| Selected passage |
And if the ‘genuine’ minority comments are not well-informed? Then the government would do well to listen, to compare with independent data and advice, then to dismiss the opposition with reasons. Guess what happened.

Since rebeccam1 seems not keen, perhaps you might explain to me the concepts of natural habitat in relation to harvestable pine plantation monocultures?

When I read your petition, I was quite disappointed in all of it. I had expected a better case.

If that is the case then why did the last two independent reviews (eg CSIRO) find that the cull was unnecessary? Oh btw, Putin says hello….

rebeccam1, I am always delighted by new and better information to evaluate. If you will show here the specific references on which you rely then I promise to read and consider them.

The ACT Government’s approach to the cull is bordering on dictatorial. I find this very disturbing.

Anyone who questions the need for the cull is ignored or stone walled. This has been the case for over ten years now.

Anyone who writes to the Government about the cull receives the same standard set of approved words that they trot out.

Government MLAs refuse to meet with anyone who wishes to discuss the cull, (other than one Labor MLA to date).

The ACT government doesn’t give the public the full picture of the cull and its impact. For example, they don’t disclose the numbers of joeys that are killed each year, or the cruel manner in which they are killed (bashed on the head etc).

| Information shown |
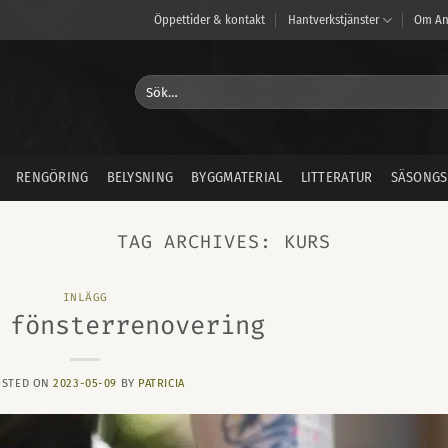
Öppettider & kontakt
Hantverkstjänster
Om An
Sök
efter:
RENGÖRING
BELYSNING
BYGGMATERIAL
LITTERATUR
SÄSONGS
TAG ARCHIVES:
KURS
INLÄGG
 fönsterrenovering
OSTED ON
2023-05-09
BY
PATRICIA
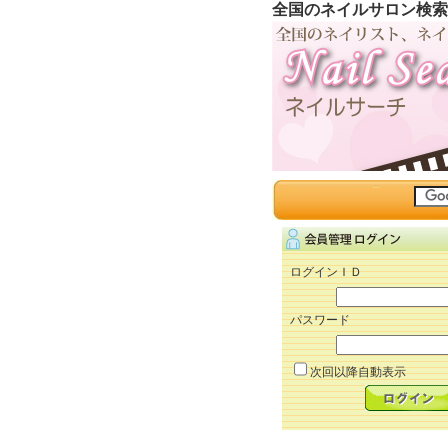
全国のネイルサロン検索
ログインＩＤ
パスワード
次回以降自動表示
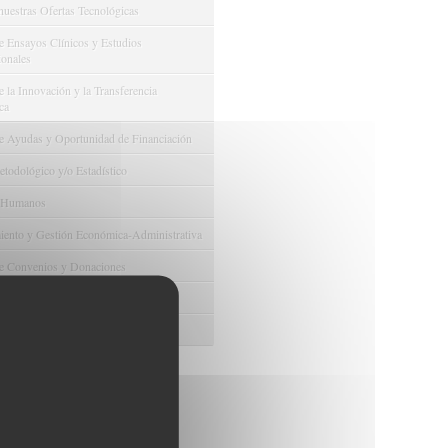
nuestras Ofertas Tecnológicas
e Ensayos Clínicos y Estudios
onales
 la Innovación y la Transferencia
ca
e Ayudas y Oportunidad de Financiación
odológico y/o Estadístico
 Humanos
ento y Gestión Económica-Administrativa
e Convenios y Donaciones
ión y Promoción de la Investigación
 Gestión del conocimiento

| Work item A |
Can you write out, word for word, the part of the comments on the ACT Government's cull from "The ACT Government’s" up to and including "ten years now."?
| Work item B |
Would you repeat the records word for word, from the line with "nuestras Ofertas Tecnológicas" up to and including the last line of the records?

| Your response A |
The ACT Government’s approach to the cull is bordering on dictatorial. I find this very disturbing.

Anyone who questions the need for the cull is ignored or stone walled. This has been the case for over ten years now.

| Your response B |
nuestras Ofertas Tecnológicas
e Ensayos Clínicos y Estudios
onales
 la Innovación y la Transferencia
ca
e Ayudas y Oportunidad de Financiación
odológico y/o Estadístico
 Humanos
ento y Gestión Económica-Administrativa
e Convenios y Donaciones
ión y Promoción de la Investigación
 Gestión del conocimiento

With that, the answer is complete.